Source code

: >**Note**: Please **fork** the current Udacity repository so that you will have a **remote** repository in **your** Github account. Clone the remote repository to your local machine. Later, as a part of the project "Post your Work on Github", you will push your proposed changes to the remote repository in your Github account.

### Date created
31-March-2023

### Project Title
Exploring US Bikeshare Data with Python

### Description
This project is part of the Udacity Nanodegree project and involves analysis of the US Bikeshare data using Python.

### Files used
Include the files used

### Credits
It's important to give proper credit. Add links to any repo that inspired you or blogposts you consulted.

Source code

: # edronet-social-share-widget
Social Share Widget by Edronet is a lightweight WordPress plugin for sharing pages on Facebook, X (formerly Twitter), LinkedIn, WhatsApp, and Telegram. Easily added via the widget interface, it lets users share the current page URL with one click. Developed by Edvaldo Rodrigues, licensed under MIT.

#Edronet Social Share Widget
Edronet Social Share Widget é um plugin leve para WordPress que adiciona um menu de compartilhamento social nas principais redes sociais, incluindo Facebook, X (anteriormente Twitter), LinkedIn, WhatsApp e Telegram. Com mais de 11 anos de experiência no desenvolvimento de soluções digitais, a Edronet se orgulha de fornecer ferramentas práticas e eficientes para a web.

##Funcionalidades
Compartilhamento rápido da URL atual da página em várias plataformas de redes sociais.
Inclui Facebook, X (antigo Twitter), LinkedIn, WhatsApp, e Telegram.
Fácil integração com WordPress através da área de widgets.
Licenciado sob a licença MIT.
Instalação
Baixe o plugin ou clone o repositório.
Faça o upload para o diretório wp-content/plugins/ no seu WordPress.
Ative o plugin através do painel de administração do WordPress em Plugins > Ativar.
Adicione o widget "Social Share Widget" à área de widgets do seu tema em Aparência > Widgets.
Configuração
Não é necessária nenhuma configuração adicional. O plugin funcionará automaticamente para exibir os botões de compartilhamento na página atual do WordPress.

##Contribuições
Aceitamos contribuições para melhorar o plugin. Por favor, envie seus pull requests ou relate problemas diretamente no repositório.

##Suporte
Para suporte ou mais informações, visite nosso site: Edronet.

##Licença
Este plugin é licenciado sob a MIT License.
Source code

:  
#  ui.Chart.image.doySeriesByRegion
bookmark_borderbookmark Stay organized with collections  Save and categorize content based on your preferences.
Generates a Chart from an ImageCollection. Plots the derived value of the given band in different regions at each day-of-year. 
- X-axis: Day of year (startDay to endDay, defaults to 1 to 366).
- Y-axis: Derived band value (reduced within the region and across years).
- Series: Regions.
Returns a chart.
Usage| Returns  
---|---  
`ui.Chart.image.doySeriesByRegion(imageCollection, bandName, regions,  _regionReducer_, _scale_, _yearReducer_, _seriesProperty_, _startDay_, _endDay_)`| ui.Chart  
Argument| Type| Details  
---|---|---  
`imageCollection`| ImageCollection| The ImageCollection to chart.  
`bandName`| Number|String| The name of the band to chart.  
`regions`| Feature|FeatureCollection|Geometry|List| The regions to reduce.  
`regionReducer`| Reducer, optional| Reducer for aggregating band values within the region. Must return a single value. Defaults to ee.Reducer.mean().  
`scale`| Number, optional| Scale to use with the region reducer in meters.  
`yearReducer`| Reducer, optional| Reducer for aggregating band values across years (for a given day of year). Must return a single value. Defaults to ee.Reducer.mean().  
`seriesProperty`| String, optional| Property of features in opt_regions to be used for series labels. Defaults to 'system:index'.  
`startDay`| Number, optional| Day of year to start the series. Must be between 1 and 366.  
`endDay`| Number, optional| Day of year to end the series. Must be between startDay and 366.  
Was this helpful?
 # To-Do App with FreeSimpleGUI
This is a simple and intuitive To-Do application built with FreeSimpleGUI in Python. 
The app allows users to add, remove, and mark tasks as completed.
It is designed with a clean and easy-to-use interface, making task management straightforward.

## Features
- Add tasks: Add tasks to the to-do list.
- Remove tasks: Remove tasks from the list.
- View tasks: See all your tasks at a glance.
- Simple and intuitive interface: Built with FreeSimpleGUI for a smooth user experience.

※

**TASK INSTRUCTIONS**. All lines in the records above that contain "years" are to be reported.

**SOLUTION TO THIS EXERCISE**.
- Y-axis: Derived band value (reduced within the region and across years).
`yearReducer`| Reducer, optional| Reducer for aggregating band values across years (for a given day of year). Must return a single value. Defaults to ee.Reducer.mean().  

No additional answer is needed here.